Architecting a reliable CMP switch architecture

Abstract

As silicon technologies move into the nanometer regime, transistor reliability is expected to wane as devices become subject to extreme process variation, particle-induced transient errors, and transistor wear-out. Unless these challenges are addressed, computer vendors can expect low yields and short mean-times-to-failure. In this article, we examine the challenges of designing complex computing systems in the presence of transient and permanent faults. We select one small aspect of a typical chip multiprocessor (CMP) system to study in detail, a single CMP router switch. Our goal is to design a BulletProof CMP switch architecture capable of tolerating significant levels of various types of defects. We first assess the vulnerability of the CMP switch to transient faults. To better understand the impact of these faults, we evaluate our CMP switch designs using circuit-level timing on detailed physical layouts. Our infrastructure represents a new level of fidelity in architectural-level fault analysis, as we can accurately track faults as they occur, noting whether they manifest or not, because of masking in the circuits, logic, or architecture. Our experimental results are quite illuminating. We find that transient faults, because of their fleeting nature, are of little concern for our CMP switch, even within large switch fabrics with fast clocks. Next, we develop a unified model of permanent faults, based on the time-tested bathtub curve.

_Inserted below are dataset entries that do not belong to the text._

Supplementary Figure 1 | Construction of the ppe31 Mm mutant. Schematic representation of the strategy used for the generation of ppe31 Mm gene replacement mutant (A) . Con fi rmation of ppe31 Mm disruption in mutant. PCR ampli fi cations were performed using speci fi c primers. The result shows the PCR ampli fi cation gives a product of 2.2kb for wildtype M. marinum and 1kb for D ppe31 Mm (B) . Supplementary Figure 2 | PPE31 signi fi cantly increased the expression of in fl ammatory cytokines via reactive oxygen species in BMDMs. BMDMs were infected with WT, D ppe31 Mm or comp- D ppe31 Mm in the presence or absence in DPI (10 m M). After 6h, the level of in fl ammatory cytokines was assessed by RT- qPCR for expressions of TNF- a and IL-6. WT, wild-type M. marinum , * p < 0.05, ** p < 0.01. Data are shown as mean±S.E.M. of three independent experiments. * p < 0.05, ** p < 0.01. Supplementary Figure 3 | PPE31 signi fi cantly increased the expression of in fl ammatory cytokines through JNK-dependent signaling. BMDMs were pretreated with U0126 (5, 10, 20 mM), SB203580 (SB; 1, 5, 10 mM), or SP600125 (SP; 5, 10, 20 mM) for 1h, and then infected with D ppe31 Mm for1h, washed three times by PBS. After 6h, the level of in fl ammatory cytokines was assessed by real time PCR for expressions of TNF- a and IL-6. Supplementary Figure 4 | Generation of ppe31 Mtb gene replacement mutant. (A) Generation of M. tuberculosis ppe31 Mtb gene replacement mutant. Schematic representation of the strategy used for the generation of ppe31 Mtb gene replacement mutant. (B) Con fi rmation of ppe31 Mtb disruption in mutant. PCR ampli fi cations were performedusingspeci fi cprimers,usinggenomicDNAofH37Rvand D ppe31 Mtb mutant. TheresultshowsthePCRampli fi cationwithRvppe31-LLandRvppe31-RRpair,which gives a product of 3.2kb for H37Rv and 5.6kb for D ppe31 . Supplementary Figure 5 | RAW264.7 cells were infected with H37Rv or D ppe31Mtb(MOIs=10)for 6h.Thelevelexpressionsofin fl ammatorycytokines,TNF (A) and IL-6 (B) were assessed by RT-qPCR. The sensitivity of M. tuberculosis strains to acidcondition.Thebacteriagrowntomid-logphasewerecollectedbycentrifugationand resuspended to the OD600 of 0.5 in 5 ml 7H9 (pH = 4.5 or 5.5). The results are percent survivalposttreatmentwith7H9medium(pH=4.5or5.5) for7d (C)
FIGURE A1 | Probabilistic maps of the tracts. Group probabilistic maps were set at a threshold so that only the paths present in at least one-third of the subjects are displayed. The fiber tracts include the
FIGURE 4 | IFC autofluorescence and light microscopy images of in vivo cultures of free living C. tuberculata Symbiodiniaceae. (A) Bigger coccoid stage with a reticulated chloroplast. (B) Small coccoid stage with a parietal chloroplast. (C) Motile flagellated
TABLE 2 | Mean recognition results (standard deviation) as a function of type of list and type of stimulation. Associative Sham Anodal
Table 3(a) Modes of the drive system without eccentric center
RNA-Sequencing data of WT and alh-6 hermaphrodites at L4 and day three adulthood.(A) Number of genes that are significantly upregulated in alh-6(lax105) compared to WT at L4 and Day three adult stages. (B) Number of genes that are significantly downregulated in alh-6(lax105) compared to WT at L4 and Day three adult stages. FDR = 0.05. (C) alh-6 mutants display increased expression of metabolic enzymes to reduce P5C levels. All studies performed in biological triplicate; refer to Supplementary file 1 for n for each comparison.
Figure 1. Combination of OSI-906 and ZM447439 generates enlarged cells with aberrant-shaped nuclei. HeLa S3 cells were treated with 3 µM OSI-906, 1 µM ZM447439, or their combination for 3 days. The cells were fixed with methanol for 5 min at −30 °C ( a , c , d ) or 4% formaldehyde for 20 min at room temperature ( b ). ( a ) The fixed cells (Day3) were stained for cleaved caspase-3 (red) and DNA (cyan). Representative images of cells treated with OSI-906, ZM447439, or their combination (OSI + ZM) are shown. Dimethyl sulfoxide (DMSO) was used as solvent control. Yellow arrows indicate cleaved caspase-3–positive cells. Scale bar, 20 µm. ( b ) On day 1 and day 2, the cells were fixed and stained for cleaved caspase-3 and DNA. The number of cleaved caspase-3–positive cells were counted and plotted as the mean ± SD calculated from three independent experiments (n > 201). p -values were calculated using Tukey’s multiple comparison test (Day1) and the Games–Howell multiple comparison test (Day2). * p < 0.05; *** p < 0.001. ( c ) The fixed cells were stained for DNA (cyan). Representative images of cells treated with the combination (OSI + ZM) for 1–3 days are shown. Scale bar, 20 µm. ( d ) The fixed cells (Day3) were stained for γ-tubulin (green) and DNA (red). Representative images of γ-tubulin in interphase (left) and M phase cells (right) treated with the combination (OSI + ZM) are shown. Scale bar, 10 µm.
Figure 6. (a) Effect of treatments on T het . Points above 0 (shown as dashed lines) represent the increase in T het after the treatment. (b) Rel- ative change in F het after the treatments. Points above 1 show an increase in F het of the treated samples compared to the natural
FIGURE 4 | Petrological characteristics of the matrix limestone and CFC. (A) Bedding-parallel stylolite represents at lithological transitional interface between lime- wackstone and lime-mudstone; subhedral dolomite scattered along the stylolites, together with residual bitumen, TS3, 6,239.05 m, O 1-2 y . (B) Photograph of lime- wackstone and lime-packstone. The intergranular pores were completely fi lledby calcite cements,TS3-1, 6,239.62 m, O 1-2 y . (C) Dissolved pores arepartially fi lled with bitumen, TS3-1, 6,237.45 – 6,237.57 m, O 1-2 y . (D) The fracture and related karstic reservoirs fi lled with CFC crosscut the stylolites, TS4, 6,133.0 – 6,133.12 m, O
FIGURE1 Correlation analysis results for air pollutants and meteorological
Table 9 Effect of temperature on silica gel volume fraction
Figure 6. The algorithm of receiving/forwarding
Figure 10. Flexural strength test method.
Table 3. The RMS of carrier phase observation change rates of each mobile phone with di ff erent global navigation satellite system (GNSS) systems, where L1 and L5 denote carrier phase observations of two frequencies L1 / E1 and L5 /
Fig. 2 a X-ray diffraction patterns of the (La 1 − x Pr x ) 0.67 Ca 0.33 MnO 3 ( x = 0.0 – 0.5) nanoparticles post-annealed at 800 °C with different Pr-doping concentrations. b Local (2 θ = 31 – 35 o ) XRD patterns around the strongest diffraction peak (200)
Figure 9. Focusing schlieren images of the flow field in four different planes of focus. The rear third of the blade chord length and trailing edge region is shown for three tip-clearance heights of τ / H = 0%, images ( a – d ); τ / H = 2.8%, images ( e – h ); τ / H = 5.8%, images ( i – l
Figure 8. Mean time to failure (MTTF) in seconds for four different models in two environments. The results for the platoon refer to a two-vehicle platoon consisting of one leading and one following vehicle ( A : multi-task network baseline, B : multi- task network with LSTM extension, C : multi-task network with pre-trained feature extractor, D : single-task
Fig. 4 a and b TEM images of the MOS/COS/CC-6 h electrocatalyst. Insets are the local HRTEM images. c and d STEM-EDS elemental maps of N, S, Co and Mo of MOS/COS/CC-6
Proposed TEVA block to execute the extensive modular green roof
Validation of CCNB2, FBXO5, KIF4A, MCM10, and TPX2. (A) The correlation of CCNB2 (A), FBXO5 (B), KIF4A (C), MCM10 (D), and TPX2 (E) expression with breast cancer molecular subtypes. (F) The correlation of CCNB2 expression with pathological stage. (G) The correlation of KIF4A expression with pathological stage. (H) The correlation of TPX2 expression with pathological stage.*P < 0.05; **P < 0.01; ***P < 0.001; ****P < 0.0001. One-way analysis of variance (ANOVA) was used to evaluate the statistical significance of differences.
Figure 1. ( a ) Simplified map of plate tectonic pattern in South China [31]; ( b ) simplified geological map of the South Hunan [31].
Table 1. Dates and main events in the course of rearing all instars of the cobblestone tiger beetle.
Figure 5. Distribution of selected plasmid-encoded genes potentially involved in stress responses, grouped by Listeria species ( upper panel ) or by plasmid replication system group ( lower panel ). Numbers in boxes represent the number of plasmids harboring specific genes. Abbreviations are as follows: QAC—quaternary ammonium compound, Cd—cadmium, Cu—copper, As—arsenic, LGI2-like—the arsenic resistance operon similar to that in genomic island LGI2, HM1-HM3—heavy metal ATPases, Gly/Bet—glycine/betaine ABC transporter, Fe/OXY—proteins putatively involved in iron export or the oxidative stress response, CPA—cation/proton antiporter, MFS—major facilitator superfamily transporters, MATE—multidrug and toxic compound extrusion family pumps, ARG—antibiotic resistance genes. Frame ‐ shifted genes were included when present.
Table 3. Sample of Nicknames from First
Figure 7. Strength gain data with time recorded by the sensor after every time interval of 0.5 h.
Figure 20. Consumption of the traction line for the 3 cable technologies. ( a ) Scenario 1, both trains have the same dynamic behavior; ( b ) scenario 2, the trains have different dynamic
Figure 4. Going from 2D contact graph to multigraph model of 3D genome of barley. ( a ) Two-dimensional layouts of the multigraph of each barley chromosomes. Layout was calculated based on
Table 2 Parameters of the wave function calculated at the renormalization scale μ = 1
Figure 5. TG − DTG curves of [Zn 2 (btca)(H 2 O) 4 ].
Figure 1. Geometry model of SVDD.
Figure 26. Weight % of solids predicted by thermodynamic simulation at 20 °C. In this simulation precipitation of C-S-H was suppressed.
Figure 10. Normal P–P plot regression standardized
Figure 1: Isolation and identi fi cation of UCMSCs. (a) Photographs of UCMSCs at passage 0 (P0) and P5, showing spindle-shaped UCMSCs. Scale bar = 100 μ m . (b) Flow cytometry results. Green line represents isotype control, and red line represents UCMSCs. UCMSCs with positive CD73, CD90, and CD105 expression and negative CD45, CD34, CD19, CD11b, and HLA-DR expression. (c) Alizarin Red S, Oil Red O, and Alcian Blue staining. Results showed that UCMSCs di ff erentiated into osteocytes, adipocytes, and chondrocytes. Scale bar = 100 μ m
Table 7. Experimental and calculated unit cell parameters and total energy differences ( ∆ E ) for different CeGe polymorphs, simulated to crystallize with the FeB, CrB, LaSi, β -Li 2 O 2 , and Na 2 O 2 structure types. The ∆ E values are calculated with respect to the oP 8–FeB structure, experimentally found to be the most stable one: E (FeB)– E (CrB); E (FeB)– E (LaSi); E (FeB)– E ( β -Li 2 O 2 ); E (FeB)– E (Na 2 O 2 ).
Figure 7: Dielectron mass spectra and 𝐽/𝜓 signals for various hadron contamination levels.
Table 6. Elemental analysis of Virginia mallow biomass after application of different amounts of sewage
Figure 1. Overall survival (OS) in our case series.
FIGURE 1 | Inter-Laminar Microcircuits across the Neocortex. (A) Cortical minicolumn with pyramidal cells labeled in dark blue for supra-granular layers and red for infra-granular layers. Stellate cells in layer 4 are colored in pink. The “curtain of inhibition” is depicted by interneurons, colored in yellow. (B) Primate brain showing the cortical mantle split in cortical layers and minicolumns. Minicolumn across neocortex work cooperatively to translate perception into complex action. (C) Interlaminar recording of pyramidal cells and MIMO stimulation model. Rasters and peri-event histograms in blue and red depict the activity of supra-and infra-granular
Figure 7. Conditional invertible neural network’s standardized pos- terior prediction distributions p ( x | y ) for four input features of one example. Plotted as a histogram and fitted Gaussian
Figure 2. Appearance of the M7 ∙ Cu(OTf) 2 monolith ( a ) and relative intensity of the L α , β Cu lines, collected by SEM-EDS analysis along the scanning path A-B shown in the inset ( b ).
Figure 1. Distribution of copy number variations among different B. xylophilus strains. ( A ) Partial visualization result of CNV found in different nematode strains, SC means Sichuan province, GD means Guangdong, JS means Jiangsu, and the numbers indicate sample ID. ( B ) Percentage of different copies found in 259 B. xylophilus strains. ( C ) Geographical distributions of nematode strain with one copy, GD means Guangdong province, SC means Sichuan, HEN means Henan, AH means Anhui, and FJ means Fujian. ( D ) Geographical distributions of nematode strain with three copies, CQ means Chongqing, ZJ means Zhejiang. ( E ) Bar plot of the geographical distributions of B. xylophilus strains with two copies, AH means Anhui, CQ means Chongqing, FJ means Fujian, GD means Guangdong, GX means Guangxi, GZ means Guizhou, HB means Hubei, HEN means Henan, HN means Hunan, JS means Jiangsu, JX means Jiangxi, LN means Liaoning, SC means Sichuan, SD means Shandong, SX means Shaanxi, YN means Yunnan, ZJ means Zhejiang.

Using this convenient abstraction, we analyze the reliability versus area tradeoff across a wide spectrum of CMP switch designs, ranging from unprotected designs to fully protected designs with on-line repair and recovery capabilities. Protection is considered at multiple levels from the entire system down through arbitrary partitions of the design. We find that designs are attainable that can tolerate a larger number of defects with less overhead than naïve triple-modular redundancy, using domain-specific techniques, such as end-to-end error detection, resource sparing, automatic circuit decomposition, and iterative diagnosis and reconfiguration.